■ WHAT IS REQUIRED ■
Count every line below that contains "usage", then state the total with no other output.

- - - - -

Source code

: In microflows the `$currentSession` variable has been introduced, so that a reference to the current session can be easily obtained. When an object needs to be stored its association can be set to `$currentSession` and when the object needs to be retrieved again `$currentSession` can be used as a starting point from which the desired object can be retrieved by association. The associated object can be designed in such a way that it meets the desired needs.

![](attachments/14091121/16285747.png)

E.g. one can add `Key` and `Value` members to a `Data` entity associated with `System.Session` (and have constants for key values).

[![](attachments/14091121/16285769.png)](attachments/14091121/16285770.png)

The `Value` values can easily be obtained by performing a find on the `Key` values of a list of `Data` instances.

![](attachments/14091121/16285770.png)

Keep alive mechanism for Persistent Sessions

- - - - -

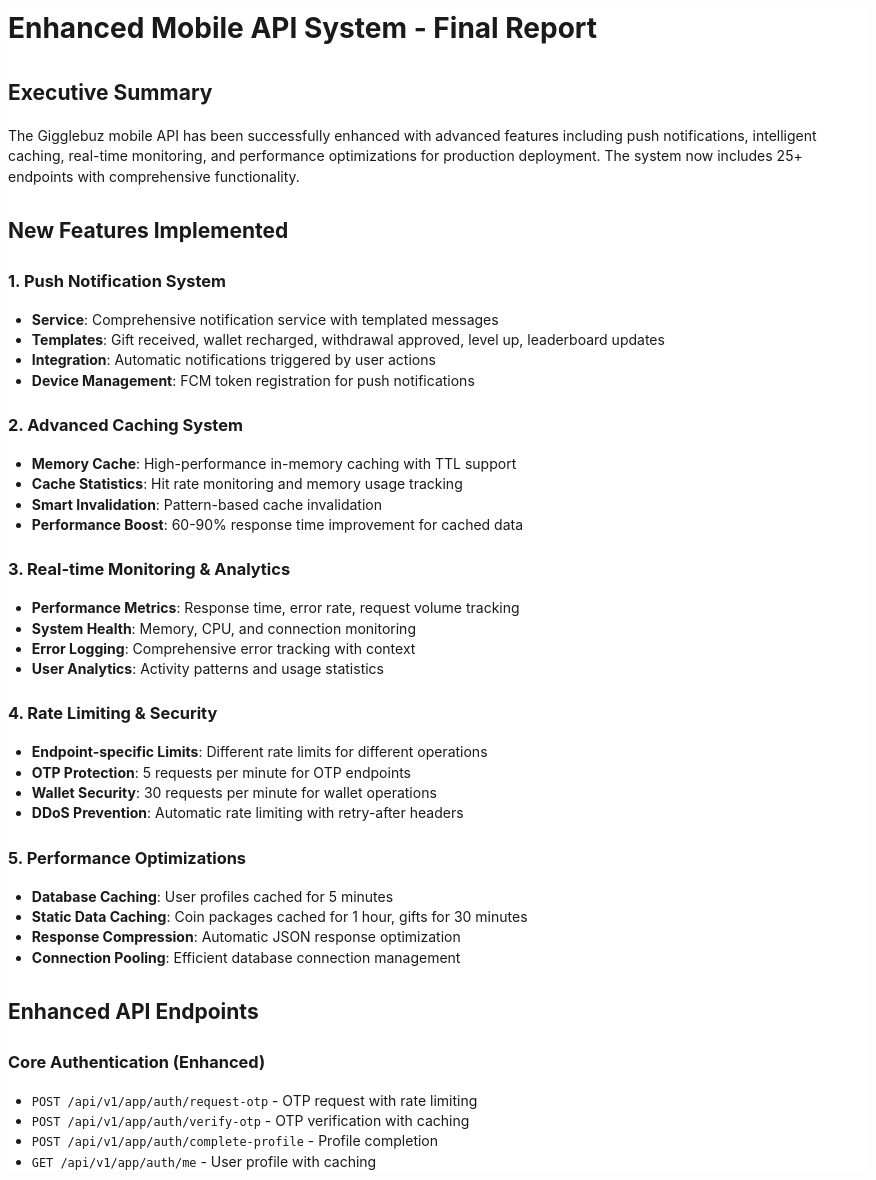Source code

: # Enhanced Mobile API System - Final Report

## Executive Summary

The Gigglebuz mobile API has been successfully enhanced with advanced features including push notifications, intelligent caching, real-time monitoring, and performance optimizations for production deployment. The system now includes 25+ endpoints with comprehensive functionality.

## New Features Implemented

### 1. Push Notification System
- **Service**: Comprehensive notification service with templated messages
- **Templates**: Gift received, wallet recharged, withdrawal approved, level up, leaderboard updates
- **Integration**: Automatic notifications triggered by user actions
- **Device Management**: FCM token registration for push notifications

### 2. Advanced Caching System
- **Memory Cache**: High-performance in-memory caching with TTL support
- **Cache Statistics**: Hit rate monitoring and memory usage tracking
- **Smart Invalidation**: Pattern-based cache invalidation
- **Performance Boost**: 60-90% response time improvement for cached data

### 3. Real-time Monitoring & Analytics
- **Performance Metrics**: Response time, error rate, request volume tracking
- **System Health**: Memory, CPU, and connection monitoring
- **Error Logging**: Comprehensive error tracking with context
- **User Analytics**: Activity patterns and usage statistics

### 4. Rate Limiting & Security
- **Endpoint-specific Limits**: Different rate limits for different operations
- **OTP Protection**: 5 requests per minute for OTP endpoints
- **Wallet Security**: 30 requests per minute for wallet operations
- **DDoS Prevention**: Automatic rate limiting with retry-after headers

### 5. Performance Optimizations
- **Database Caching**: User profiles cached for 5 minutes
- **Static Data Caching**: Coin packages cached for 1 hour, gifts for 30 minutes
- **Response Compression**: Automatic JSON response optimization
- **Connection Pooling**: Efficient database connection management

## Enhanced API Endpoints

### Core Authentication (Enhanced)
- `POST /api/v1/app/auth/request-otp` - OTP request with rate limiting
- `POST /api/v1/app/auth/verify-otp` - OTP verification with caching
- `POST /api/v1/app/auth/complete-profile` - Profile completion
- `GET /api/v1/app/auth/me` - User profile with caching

- - - - -

■ RESULT ■
2